Weather experts say warmer days, rain in forecast

Denton County hit a low of 11 degrees overnight Monday, one of the coldest readings recorded since temperatures have been measured at the Denton airport the past 18 years.

But that warm air from the Gulf of Mexico that takes the edge off winter in Texas will be back today.

Steve Fano, meteorologist with the National Weather Service in Fort Worth, said winds overnight were expected to be light and variable before coming out of the south by morning. And even though the overnight low was expected in the teens again, meteorologists expected big moves on the thermometer throughout the day, with a high of 45 today.

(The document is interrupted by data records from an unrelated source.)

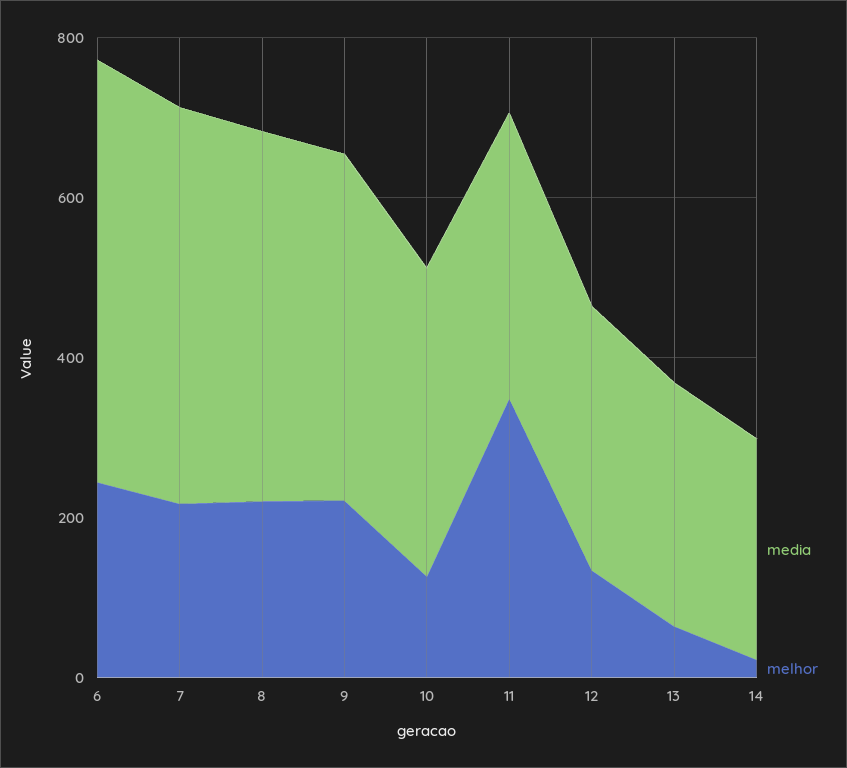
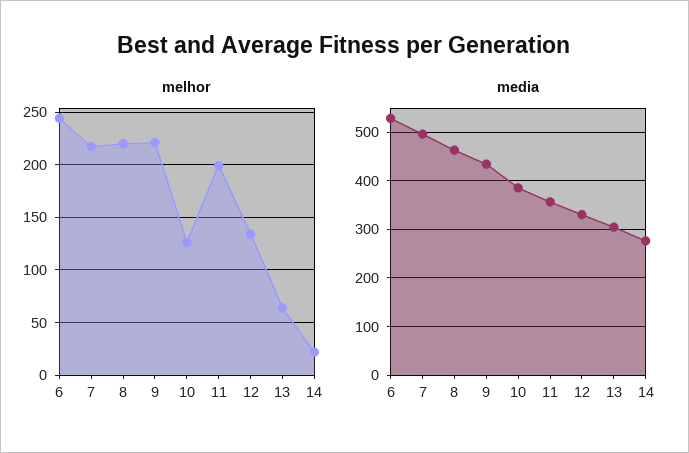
  {
    "media": {
      "6": 520,
      "7": 500,
      "8": 460,
      "9": 440,
      "10": 380,
      "11": 360,
      "12": 340,
      "13": 300,
      "14": 280
    },
    "melhor": {
      "6": 240,
      "7": 220,
      "8": 220,
      "9": 220,
      "10": 130,
-     "11": 350,
+     "11": 200,
      "12": 130,
      "13": 60,
      "14": 20
    }
  }

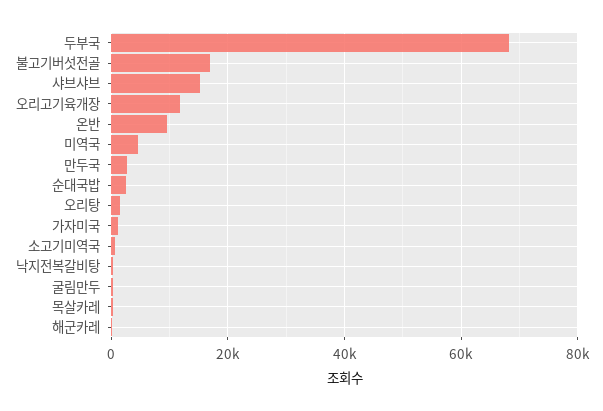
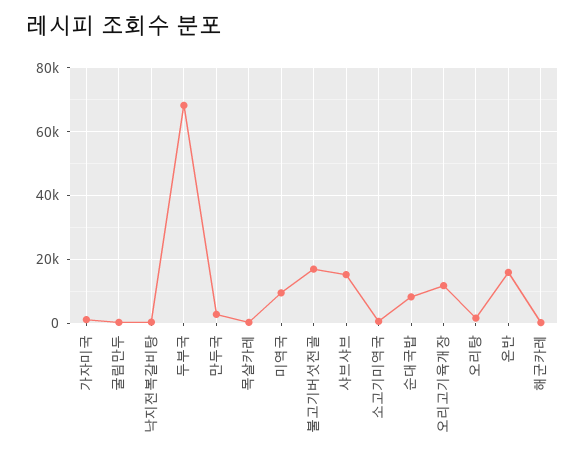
  {
    "두부국": 68000,
    "불고기버섯전골": 16000,
    "샤브샤브": 16000,
    "오리고기육개장": 12000,
-   "온반": 10000,
+   "온반": 16000,
-   "미역국": 4000,
+   "미역국": 10000,
    "만두국": 2000,
-   "순대국밥": 2000,
+   "순대국밥": 8000,
    "오리탕": 2000,
    "가자미국": 2000,
    "소고기미역국": 0,
    "낙지전복갈비탕": 0,
    "굴림만두": 0,
    "목살카레": 0,
    "해군카레": 0
  }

“That’s a pretty decent warm-up,” Fano said.

Denton County’s low of 11 degrees was the sixth-lowest on record at the airport but still fell short of the all-time record low in Denton of minus 3 degrees on Jan. 18, 1930.

The lowest temperature ever recorded at the airport was 6 degrees on Dec. 9, 2005.

The next coldest days were recorded in 2010, on Jan. 9 and Jan. 10, when the mercury dipped to 7 and 9 degrees, respectively.

The temperatures dipped to 10 degrees on Feb. 4, 2011, and Jan. 29, 1997, according to records.

The low temperatures are being blamed on northwest winds that brought dry, Arctic air to much of the nation. Residents in the northern and Great Lakes regions have had to cope with some record-low temperatures and dangerous wind chills because of that same system, Fano said.

The official overnight temperature at Dallas/Fort Worth International Airport of 16 degrees was the second-coldest temperature recorded for the day, but well above the single digits in the all-time record books, Fano said.

The coldest temperature recorded in Dallas came in December 1989, when temperatures dropped to 1 degree.

Still, the cold temperatures were a problem for the state’s electric grid early Monday. Two power plants were offline early Monday morning because of problems from the cold, prompting the Electric Reliability Council of Texas to issue a warning about possible rolling blackouts. But the advisory was withdrawn soon after it was issued.

The moist air that begins arriving today could trigger rain later this week.

“The chances come in two waves,” Fano said. “On Wednesday and Wednesday night, when the heaviest rain will be east of Denton County. Chances are better on Friday for more appreciable rain in the area.”